As described above, the electric vehicle battery thermal management apparatus 100 based on predictive control according to the embodiment of the present application may be implemented in various wireless terminals, for example, a server or the like having an electric vehicle battery thermal management algorithm based on predictive control. In one possible implementation, the electric vehicle battery thermal management device 100 based on predictive control according to an embodiment of the present application may be integrated into a wireless terminal as one software module and/or hardware module. For example, the predictive control-based electric vehicle battery thermal management device 100 may be a software module in the operating system of the wireless terminal or may be an application developed for the wireless terminal, although the predictive control-based electric vehicle battery thermal management device 100 may be one of many hardware modules of the wireless terminal.
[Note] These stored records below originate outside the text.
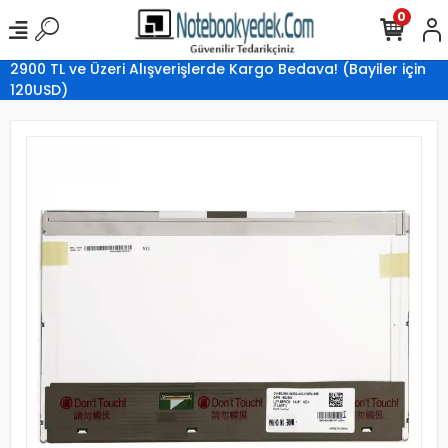
0
2900 TL ve Üzeri Alışverişlerde Kargo Bedava! (Bayiler için
120USD)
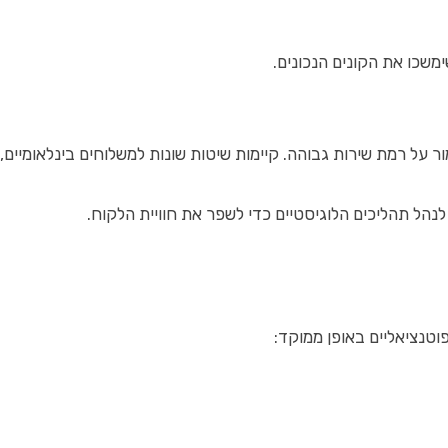
משכו את הקונים הנכונים.
ר על רמת שירות גבוהה. קיימות שיטות שונות למשלוחים בינלאומיים, ו
לנהל תהליכים הלוגיסטיים כדי לשפר את חוויית הלקוח.
וטנציאליים באופן ממוקד:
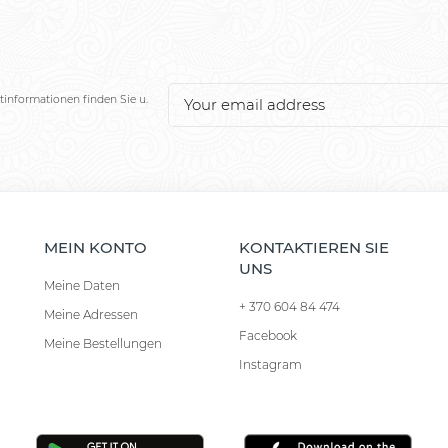
tinformationen finden Sie u.
MEIN KONTO
KONTAKTIEREN SIE
UNS
Meine Daten
+ 370 604 84 474
Meine Adressen
Facebook
Meine Bestellungen
Instagram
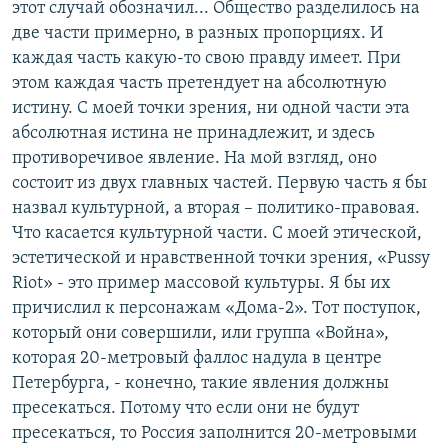
этот случай обозначил... Общество разделилось на
две части примерно, в разных пропорциях. И
каждая часть какую-то свою правду имеет. При
этом каждая часть претендует на абсолютную
истину. С моей точки зрения, ни одной части эта
абсолютная истина не принадлежит, и здесь
противоречивое явление. На мой взгляд, оно
состоит из двух главных частей. Первую часть я бы
назвал культурной, а вторая – политико-правовая.
Что касается культурной части. С моей этической,
эстетической и нравственной точки зрения, «Pussy
Riot» - это пример массовой культуры. Я бы их
причислил к персонажам «Дома-2». Тот поступок,
который они совершили, или группа «Война»,
которая 20-метровый фаллос надула в центре
Петербурга, - конечно, такие явления должны
пресекаться. Потому что если они не будут
пресекаться, то Россия заполнится 20-метровыми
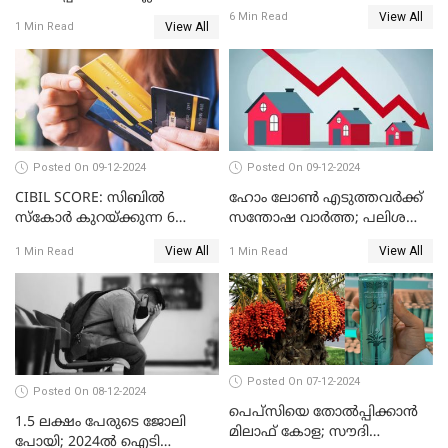
കാര്യങ്ങൾ ഒറ്റനോട്ടത്തിൽ
യൂറോപ്പിനേയും
View All
6 Min Read
View All
1 Min Read
അമേരിക്കയേയും ഞെട്ടിച്ച്
ചൈനീസ് കാറുകൾ
Posted On 09-12-2024
Posted On 09-12-2024
CIBIL SCORE: സിബിൽ
ഹോം ലോൺ എടുത്തവർക്ക്
സ്കോർ കുറയ്ക്കുന്ന 6
സന്തോഷ വാർത്ത; പലിശ
കാര്യങ്ങൾ
നിരക്ക് കുറയാൻ പോകുന്നു
View All
View All
1 Min Read
1 Min Read
Posted On 07-12-2024
Posted On 08-12-2024
പെപ്സിയെ തോൽപ്പിക്കാൻ
1.5 ലക്ഷം പേരുടെ ജോലി
മിലാഫ് കോള; സൗദി
പോയി; 2024ൽ ഐടി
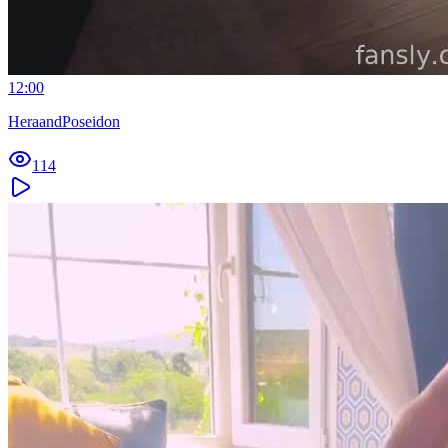
12:00
HeraandPoseidon
114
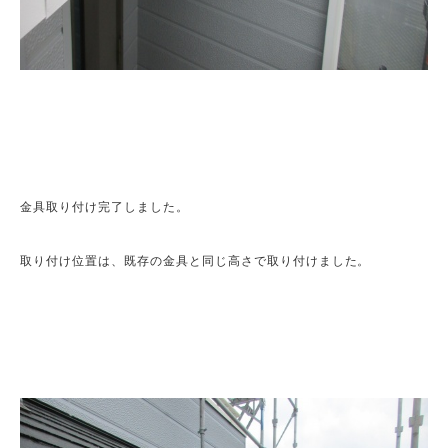
金具取り付け完了しました。

取り付け位置は、既存の金具と同じ高さで取り付けました。
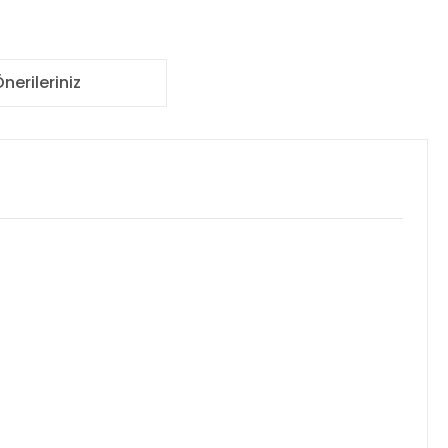
nerileriniz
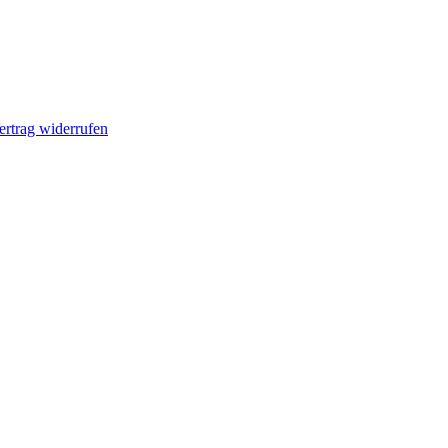
ertrag widerrufen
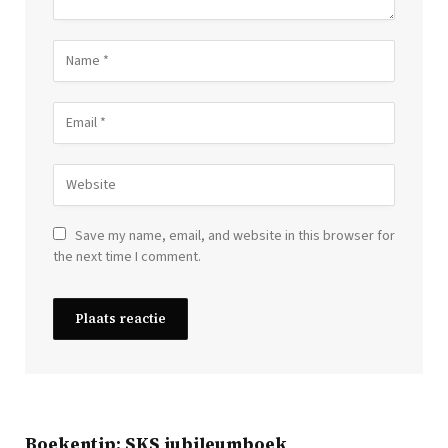
Save my name, email, and website in this browser for
the next time I comment.
Boekentip: SKS jubileumboek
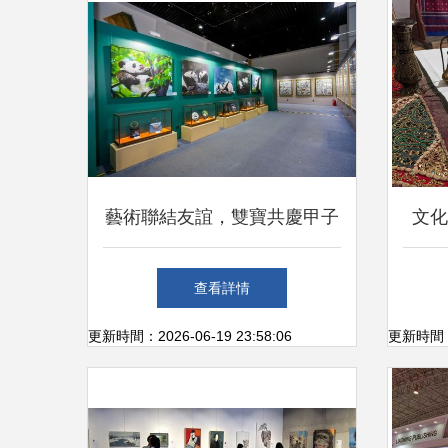
藝術聯結友誼，雙寶共慶甲子
文化
——慶祝中法建交60周年大熊
華使
查看詳情
貓金絲猴雙寶文化藝術展在京
更新時間：2026-06-19 23:58:06
更新時間：20
啟幕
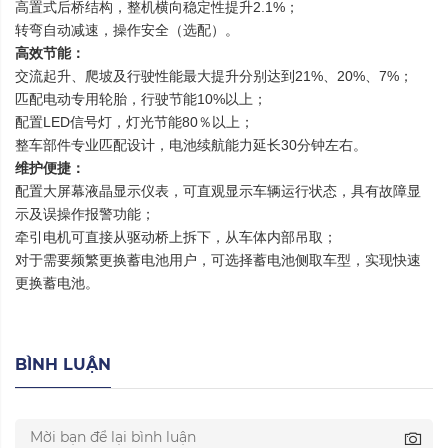
高置式后桥结构，整机横向稳定性提升2.1%；
转弯自动减速，操作安全（选配）。
高效节能：
交流起升、爬坡及行驶性能最大提升分别达到21%、20%、7%；
匹配电动专用轮胎，行驶节能10%以上；
配置LED信号灯，灯光节能80％以上；
整车部件专业匹配设计，电池续航能力延长30分钟左右。
维护便捷：
配置大屏幕液晶显示仪表，可直观显示车辆运行状态，具有故障显
示及误操作报警功能；
牵引电机可直接从驱动桥上拆下，从车体内部吊取；
对于需要频繁更换蓄电池用户，可选择蓄电池侧取车型，实现快速
更换蓄电池。
BÌNH LUẬN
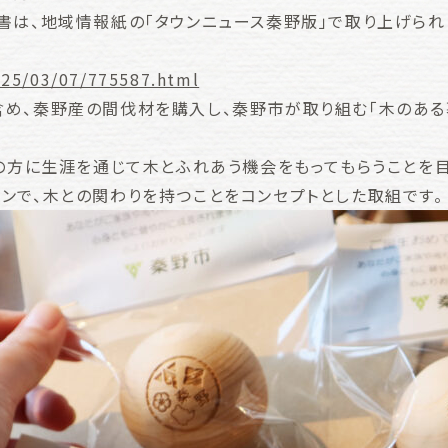
書は、地域情報紙の「タウンニュース秦野版」で取り上げられ
025/03/07/775587.html
め、秦野産の間伐材を購入し、秦野市が取り組む「木のある
くの方に生涯を通じて木とふれあう機会をもってもらうことを
ンで、木との関わりを持つことをコンセプトとした取組です。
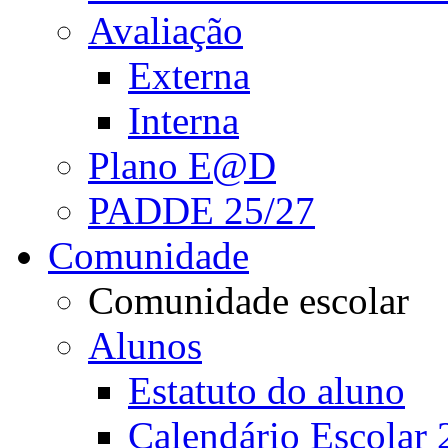
Avaliação
Externa
Interna
Plano E@D
PADDE 25/27
Comunidade
Comunidade escolar
Alunos
Estatuto do aluno
Calendário Escolar 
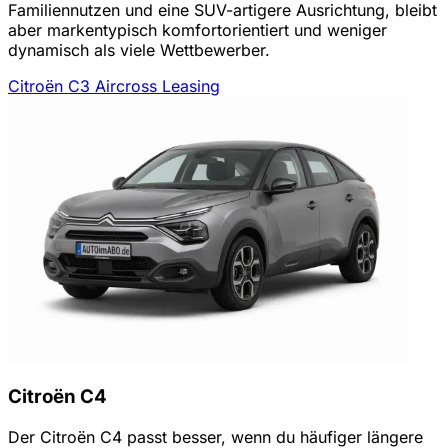
Familiennutzen und eine SUV-artigere Ausrichtung, bleibt
aber markentypisch komfortorientiert und weniger
dynamisch als viele Wettbewerber.
Citroën C3 Aircross Leasing
Citroën C4
Der Citroën C4 passt besser, wenn du häufiger längere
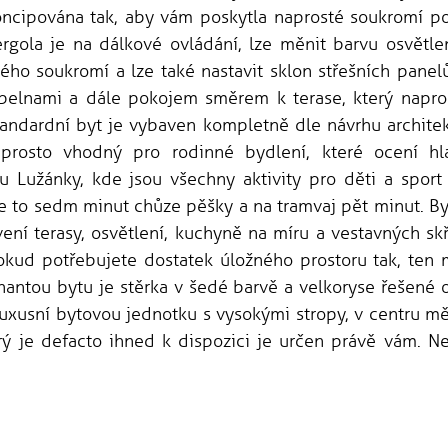
oncipována tak, aby vám poskytla naprosté soukromí p
rgola je na dálkové ovládání, lze měnit barvu osvětlen
tého soukromí a lze také nastavit sklon střešních panel
pelnami a dále pokojem směrem k terase, který napro
tandardní byt je vybaven kompletně dle návrhu architek
aprosto vhodný pro rodinné bydlení, které ocení hl
ku Lužánky, kde jsou všechny aktivity pro děti a sport 
e to sedm minut chůze pěšky a na tramvaj pět minut. By
ní terasy, osvětlení, kuchyně na míru a vestavných skř
kud potřebujete dostatek úložného prostoru tak, ten 
nantou bytu je stěrka v šedé barvě a velkoryse řešené 
i luxusní bytovou jednotku s vysokými stropy, v centru 
erý je defacto ihned k dispozici je určen právě vám. Ne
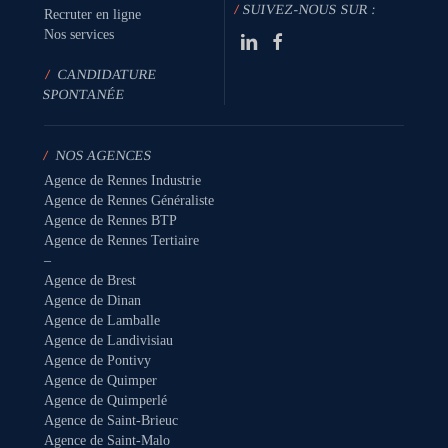
/
SUIVEZ-NOUS SUR :
Recruter en ligne
Nos services
/
CANDIDATURE
SPONTANÉE
/
NOS AGENCES
Agence de Rennes Industrie
Agence de Rennes Généraliste
Agence de Rennes BTP
Agence de Rennes Tertiaire
–
Agence de Brest
Agence de Dinan
Agence de Lamballe
Agence de Landivisiau
Agence de Pontivy
Agence de Quimper
Agence de Quimperlé
Agence de Saint-Brieuc
Agence de Saint-Malo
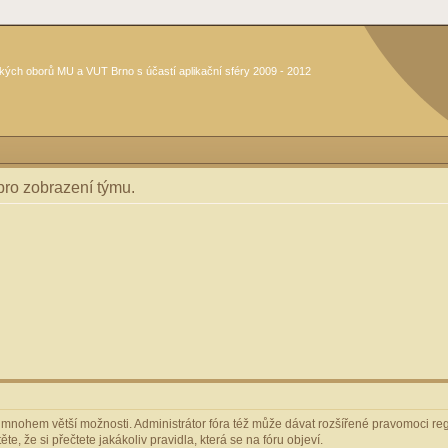
kých oborů MU a VUT Brno s účastí aplikační sféry 2009 - 2012
 pro zobrazení týmu.
m mnohem větší možnosti. Administrátor fóra též může dávat rozšířené pravomoci regi
e, že si přečtete jakákoliv pravidla, která se na fóru objeví.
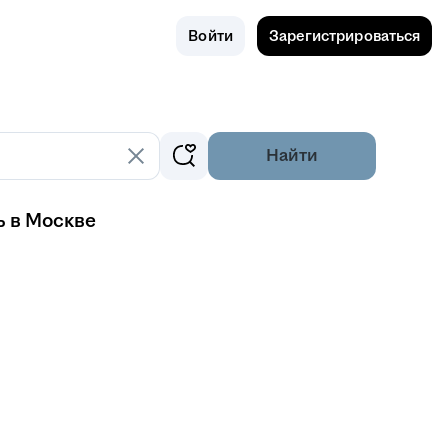
Поиск
Россия
Войти
Зарегистрироваться
Найти
ь в Москве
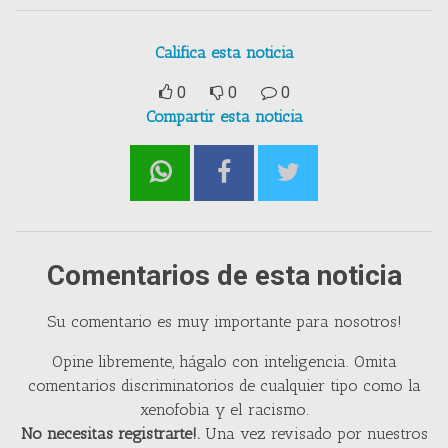
Califica esta noticia
0
0
0
Compartir esta noticia
Comentarios de esta noticia
Su comentario es muy importante para nosotros!
Opine libremente, hágalo con inteligencia. Omita
comentarios discriminatorios de cualquier tipo como la
xenofobia y el racismo.
No necesitas registrarte!.
Una vez revisado por nuestros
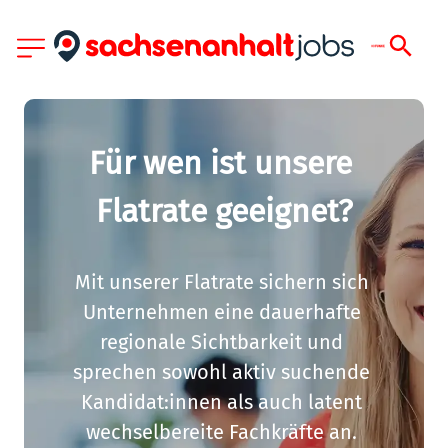
Für wen ist unsere 
Flatrate geeignet?
Mit unserer Flatrate sichern sich 
Unternehmen eine dauerhafte 
regionale Sichtbarkeit und 
sprechen sowohl aktiv suchende 
Kandidat:innen als auch latent 
wechselbereite Fachkräfte an. 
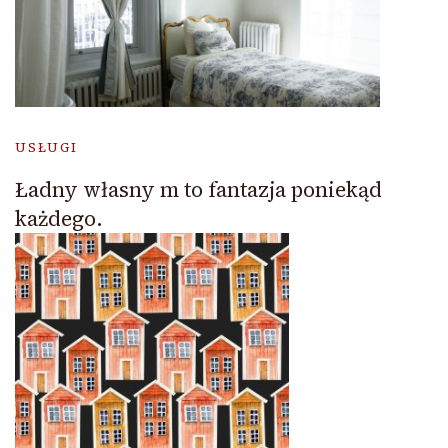
USŁUGI
Ładny własny m to fantazja poniekąd
każdego.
Alternatively, in another example, the predictive control-based electric vehicle battery thermal management apparatus 100 and the wireless terminal may be separate devices, and the predictive control-based electric vehicle battery thermal management apparatus 100 may be connected to the wireless terminal through a wired and/or wireless network and transmit the interactive information in a agreed data format. Here, it will be understood by those skilled in the art that the specific operations of the respective steps in the above-described predictive control-based electric vehicle battery thermal management apparatus have been described in detail in the above description of the predictive control-based electric vehicle battery thermal management method with reference to fig. 1 to 3, and thus, repetitive descriptions thereof will be omitted.